This MSN article from 2018-02-13 claims that an American woman fell asleep with a bad headache, and woke up with a British accent.
This has been widely reported, including by The Washington Post and The Independent. There have been other reported cases throughout the years, such as this ABC News article from 2011 about another American woman who also developed a British accent following surgery.
The articles all attribute this to a very rare condition called Foreign Accent Syndrome - the articles state that there have only been around 60 known cases, and it is often preceded by a stroke.
The 2011 ABC article that I linked to above has a quote from Dr. Ted Lowenkopf, a neurologist and medical director of Providence Stroke Center in Portland, Oregon, which makes the condition a lot more plausible:
Although Butler's accent sounds vaguely British -- Welsh, even -- it's purely coincidental.
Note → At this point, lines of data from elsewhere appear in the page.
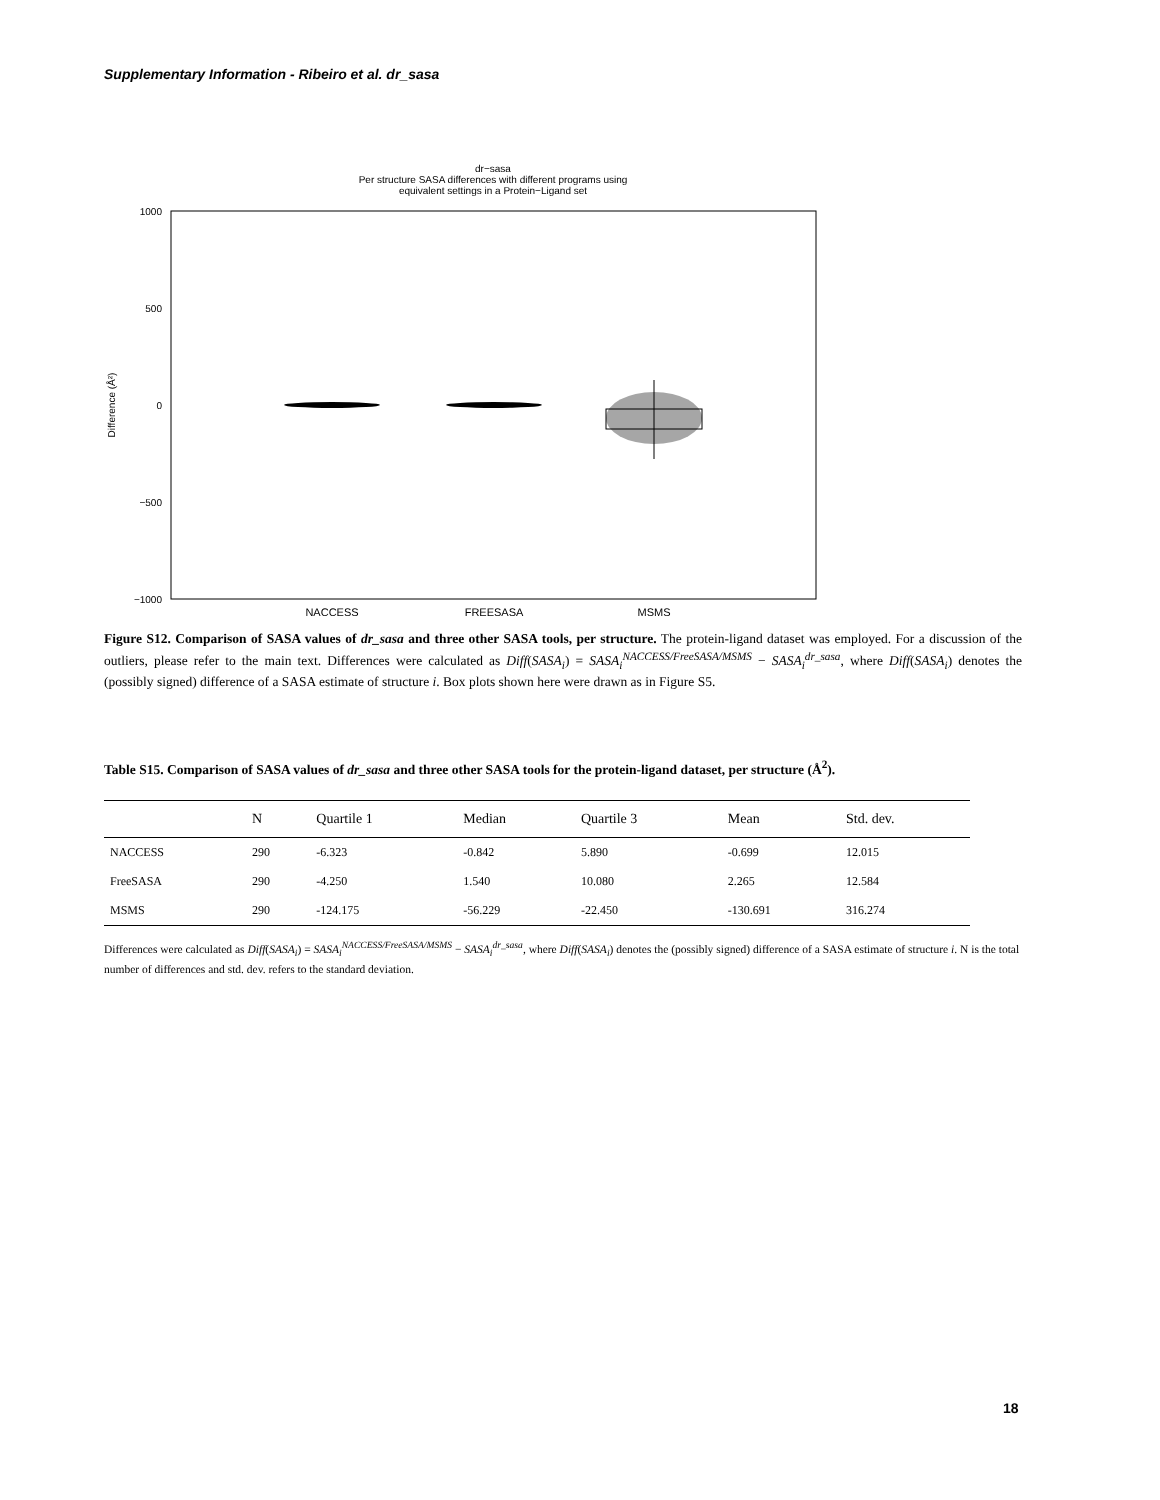Supplementary Information - Ribeiro et al. dr_sasa
dr−sasa
Per structure SASA differences with different programs using
equivalent settings in a Protein−Ligand set
1000
500
0
−500
−1000
Difference (Å²)
NACCESS
FREESASA
MSMS
Figure S12. Comparison of SASA values of dr_sasa and three other SASA tools, per structure. The protein-ligand dataset was employed. For a discussion of the outliers, please refer to the main text. Differences were calculated as Diff(SASA<sub>i</sub>) = SASA<sub>i</sub><sup>NACCESS/FreeSASA/MSMS</sup> − SASA<sub>i</sub><sup>dr_sasa</sup>, where Diff(SASA<sub>i</sub>) denotes the (possibly signed) difference of a SASA estimate of structure i. Box plots shown here were drawn as in Figure S5.
Table S15. Comparison of SASA values of dr_sasa and three other SASA tools for the protein-ligand dataset, per structure (Å<sup>2</sup>).
| | N | Quartile 1 | Median | Quartile 3 | Mean | Std. dev. |
| --- | --- | --- | --- | --- | --- | --- |
| NACCESS | 290 | -6.323 | -0.842 | 5.890 | -0.699 | 12.015 |
| FreeSASA | 290 | -4.250 | 1.540 | 10.080 | 2.265 | 12.584 |
| MSMS | 290 | -124.175 | -56.229 | -22.450 | -130.691 | 316.274 |
Differences were calculated as Diff(SASA<sub>i</sub>) = SASA<sub>i</sub><sup>NACCESS/FreeSASA/MSMS</sup> − SASA<sub>i</sub><sup>dr_sasa</sup>, where Diff(SASA<sub>i</sub>) denotes the (possibly signed) difference of a SASA estimate of structure i. N is the total number of differences and std. dev. refers to the standard deviation.
18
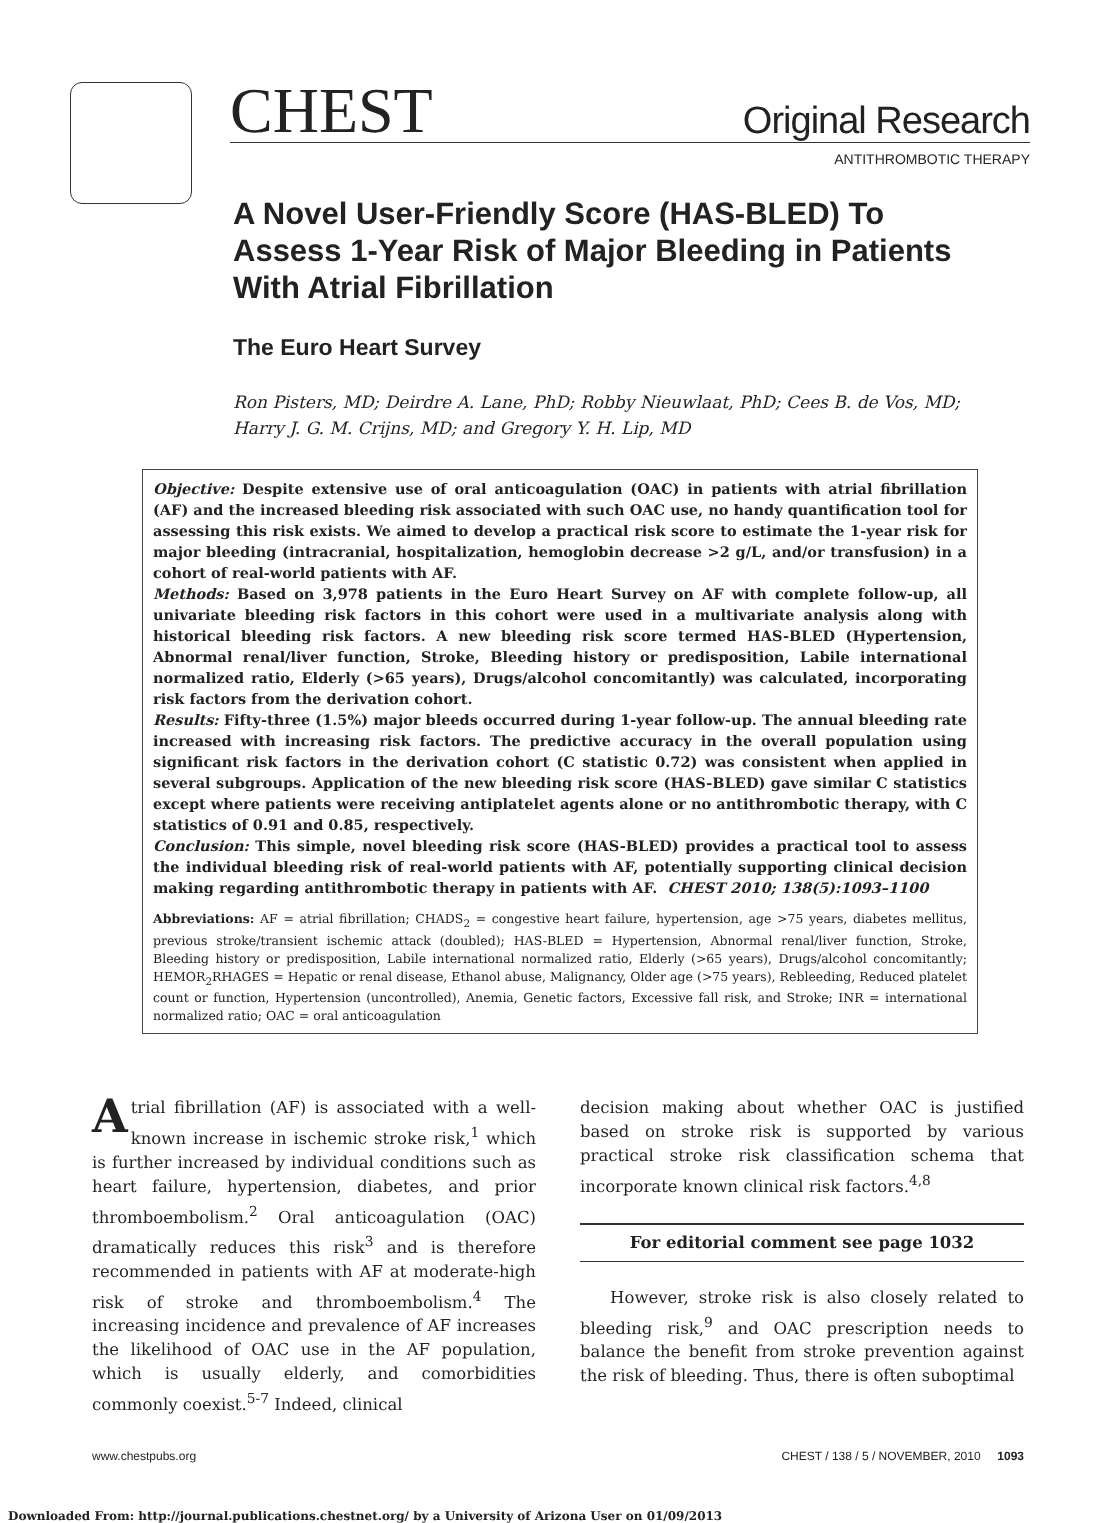CHEST Original Research
ANTITHROMBOTIC THERAPY
A Novel User-Friendly Score (HAS-BLED) To Assess 1-Year Risk of Major Bleeding in Patients With Atrial Fibrillation
The Euro Heart Survey
Ron Pisters, MD; Deirdre A. Lane, PhD; Robby Nieuwlaat, PhD; Cees B. de Vos, MD;
Harry J. G. M. Crijns, MD; and Gregory Y. H. Lip, MD
Objective: Despite extensive use of oral anticoagulation (OAC) in patients with atrial fibrillation (AF) and the increased bleeding risk associated with such OAC use, no handy quantification tool for assessing this risk exists. We aimed to develop a practical risk score to estimate the 1-year risk for major bleeding (intracranial, hospitalization, hemoglobin decrease >2 g/L, and/or transfusion) in a cohort of real-world patients with AF.
Methods: Based on 3,978 patients in the Euro Heart Survey on AF with complete follow-up, all univariate bleeding risk factors in this cohort were used in a multivariate analysis along with historical bleeding risk factors. A new bleeding risk score termed HAS-BLED (Hypertension, Abnormal renal/liver function, Stroke, Bleeding history or predisposition, Labile international normalized ratio, Elderly (>65 years), Drugs/alcohol concomitantly) was calculated, incorporating risk factors from the derivation cohort.
Results: Fifty-three (1.5%) major bleeds occurred during 1-year follow-up. The annual bleeding rate increased with increasing risk factors. The predictive accuracy in the overall population using significant risk factors in the derivation cohort (C statistic 0.72) was consistent when applied in several subgroups. Application of the new bleeding risk score (HAS-BLED) gave similar C statistics except where patients were receiving antiplatelet agents alone or no antithrombotic therapy, with C statistics of 0.91 and 0.85, respectively.
Conclusion: This simple, novel bleeding risk score (HAS-BLED) provides a practical tool to assess the individual bleeding risk of real-world patients with AF, potentially supporting clinical decision making regarding antithrombotic therapy in patients with AF. CHEST 2010; 138(5):1093–1100
Abbreviations: AF = atrial fibrillation; CHADS<sub>2</sub> = congestive heart failure, hypertension, age >75 years, diabetes mellitus, previous stroke/transient ischemic attack (doubled); HAS-BLED = Hypertension, Abnormal renal/liver function, Stroke, Bleeding history or predisposition, Labile international normalized ratio, Elderly (>65 years), Drugs/alcohol concomitantly; HEMOR<sub>2</sub>RHAGES = Hepatic or renal disease, Ethanol abuse, Malignancy, Older age (>75 years), Rebleeding, Reduced platelet count or function, Hypertension (uncontrolled), Anemia, Genetic factors, Excessive fall risk, and Stroke; INR = international normalized ratio; OAC = oral anticoagulation
Atrial fibrillation (AF) is associated with a well-known increase in ischemic stroke risk,<sup>1</sup> which is further increased by individual conditions such as heart failure, hypertension, diabetes, and prior thromboembolism.<sup>2</sup> Oral anticoagulation (OAC) dramatically reduces this risk<sup>3</sup> and is therefore recommended in patients with AF at moderate-high risk of stroke and thromboembolism.<sup>4</sup> The increasing incidence and prevalence of AF increases the likelihood of OAC use in the AF population, which is usually elderly, and comorbidities commonly coexist.<sup>5-7</sup> Indeed, clinical
decision making about whether OAC is justified based on stroke risk is supported by various practical stroke risk classification schema that incorporate known clinical risk factors.<sup>4,8</sup>
For editorial comment see page 1032
However, stroke risk is also closely related to bleeding risk,<sup>9</sup> and OAC prescription needs to balance the benefit from stroke prevention against the risk of bleeding. Thus, there is often suboptimal
www.chestpubs.org CHEST / 138 / 5 / NOVEMBER, 2010 1093
Downloaded From: http://journal.publications.chestnet.org/ by a University of Arizona User on 01/09/2013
"Although we think it sounds like a British accent, if you had a language expert listening to her, they would say that's not an English accent," Lowenkopf told KATU. "It's sort of an amalgam of different-sounding speech that sounds like a foreign accent. But it's not truly typical of any one foreign accent."
I know that brain injuries affect language all the time (e.g. Broca's aphasia), but is Foreign Accent Syndrome a widely accepted condition in the medical community? Does it always result in a "British" accent (similar to how a lisp will always result in difficulty with the same phonemes)? Has this been documented in non-English speakers?